First Step: Load photo as foreground layer and select out image of the screen.
Second: Paste in the painting and be embarrassed that you have the technical literacy of a 1950’s steel worker.
Third: make a gradient in the same dimensions as the cut out screen to match up lighting. Lower opacity to about 30%, and copy paste.
Fourth: Copy paste lettering and crop/erase the paper.
Final product: An effort that inevitably became a perfect example of the rushed exhaustion of someone who is not used to being an active student.
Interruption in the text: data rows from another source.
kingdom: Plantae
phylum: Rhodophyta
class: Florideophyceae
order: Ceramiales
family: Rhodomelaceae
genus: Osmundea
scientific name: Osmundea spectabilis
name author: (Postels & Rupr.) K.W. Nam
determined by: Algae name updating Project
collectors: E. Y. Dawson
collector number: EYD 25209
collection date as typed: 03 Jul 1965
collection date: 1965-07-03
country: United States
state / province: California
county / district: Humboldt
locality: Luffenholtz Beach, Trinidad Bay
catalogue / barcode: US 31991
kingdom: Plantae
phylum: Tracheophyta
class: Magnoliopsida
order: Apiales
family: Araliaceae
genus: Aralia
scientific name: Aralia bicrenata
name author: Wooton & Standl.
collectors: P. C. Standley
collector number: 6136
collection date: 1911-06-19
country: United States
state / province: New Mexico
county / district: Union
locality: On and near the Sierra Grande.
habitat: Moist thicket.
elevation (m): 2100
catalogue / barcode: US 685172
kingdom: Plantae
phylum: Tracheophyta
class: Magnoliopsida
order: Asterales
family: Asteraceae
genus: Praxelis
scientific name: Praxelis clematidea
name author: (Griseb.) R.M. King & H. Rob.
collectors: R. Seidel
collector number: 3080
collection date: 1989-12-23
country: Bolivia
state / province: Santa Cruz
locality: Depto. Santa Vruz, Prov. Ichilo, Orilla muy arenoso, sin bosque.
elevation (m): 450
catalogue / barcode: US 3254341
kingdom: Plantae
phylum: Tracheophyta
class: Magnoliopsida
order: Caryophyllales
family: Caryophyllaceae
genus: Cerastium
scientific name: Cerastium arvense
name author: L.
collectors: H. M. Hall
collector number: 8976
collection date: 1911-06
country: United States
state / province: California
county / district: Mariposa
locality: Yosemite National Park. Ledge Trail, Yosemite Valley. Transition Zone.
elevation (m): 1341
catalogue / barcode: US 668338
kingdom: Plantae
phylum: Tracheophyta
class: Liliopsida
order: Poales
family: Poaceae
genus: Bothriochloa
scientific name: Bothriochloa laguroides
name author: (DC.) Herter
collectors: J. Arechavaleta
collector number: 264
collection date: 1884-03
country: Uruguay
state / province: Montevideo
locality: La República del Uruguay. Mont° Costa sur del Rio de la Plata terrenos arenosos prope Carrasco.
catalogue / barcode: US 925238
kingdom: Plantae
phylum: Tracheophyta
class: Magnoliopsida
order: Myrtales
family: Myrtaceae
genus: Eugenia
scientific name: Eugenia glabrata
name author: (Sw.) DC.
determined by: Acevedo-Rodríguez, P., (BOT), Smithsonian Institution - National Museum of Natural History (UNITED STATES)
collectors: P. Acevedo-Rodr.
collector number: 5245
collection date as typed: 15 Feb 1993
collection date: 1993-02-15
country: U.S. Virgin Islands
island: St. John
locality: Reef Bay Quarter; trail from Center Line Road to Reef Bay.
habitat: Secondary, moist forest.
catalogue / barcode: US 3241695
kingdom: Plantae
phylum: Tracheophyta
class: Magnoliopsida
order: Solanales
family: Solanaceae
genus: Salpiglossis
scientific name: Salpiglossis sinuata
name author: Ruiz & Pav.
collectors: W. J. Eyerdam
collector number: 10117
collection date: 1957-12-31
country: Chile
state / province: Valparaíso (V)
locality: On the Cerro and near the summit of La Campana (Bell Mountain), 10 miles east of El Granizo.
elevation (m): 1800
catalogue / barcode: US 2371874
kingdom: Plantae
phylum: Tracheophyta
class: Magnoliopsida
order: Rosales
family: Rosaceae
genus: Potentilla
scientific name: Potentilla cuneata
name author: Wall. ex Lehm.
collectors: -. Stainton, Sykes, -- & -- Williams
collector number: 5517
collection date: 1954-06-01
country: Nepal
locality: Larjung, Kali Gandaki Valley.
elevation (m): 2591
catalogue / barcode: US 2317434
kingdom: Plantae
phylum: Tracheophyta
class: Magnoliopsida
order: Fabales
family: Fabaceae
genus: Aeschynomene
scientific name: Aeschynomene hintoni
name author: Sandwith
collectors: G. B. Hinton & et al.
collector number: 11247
In conclusion, the introduction into the vocational program experience has been as rewarding as it is taxing. I was less focused on the final result and prioritized other classes instead as the blog went to the back of my mind. Three weeks in and already I’ve needed to cram at least 3 projects, not including this one. The student body is populated with highly unique individuals with the common goal of surviving the courses and their knowledge, but I still find myself lost in the masses. Navigating the maze that is social interaction with the guise of a normal person that knows how to interweave slang seamlessly into conversation is hell. So many personalities, so many collective ideas that can lead to beautiful cooperation. And yet still, in the end I always find better solace alone. Coping.

I see a therapist and regularly do get treatment. If this is an indication to anything, it’s that I need to get myself organized.

Not sure how this’ll be graded in the end, but at least I’m now familiar with the blog format and the recording of the process.

this thing is way too long, isnt it?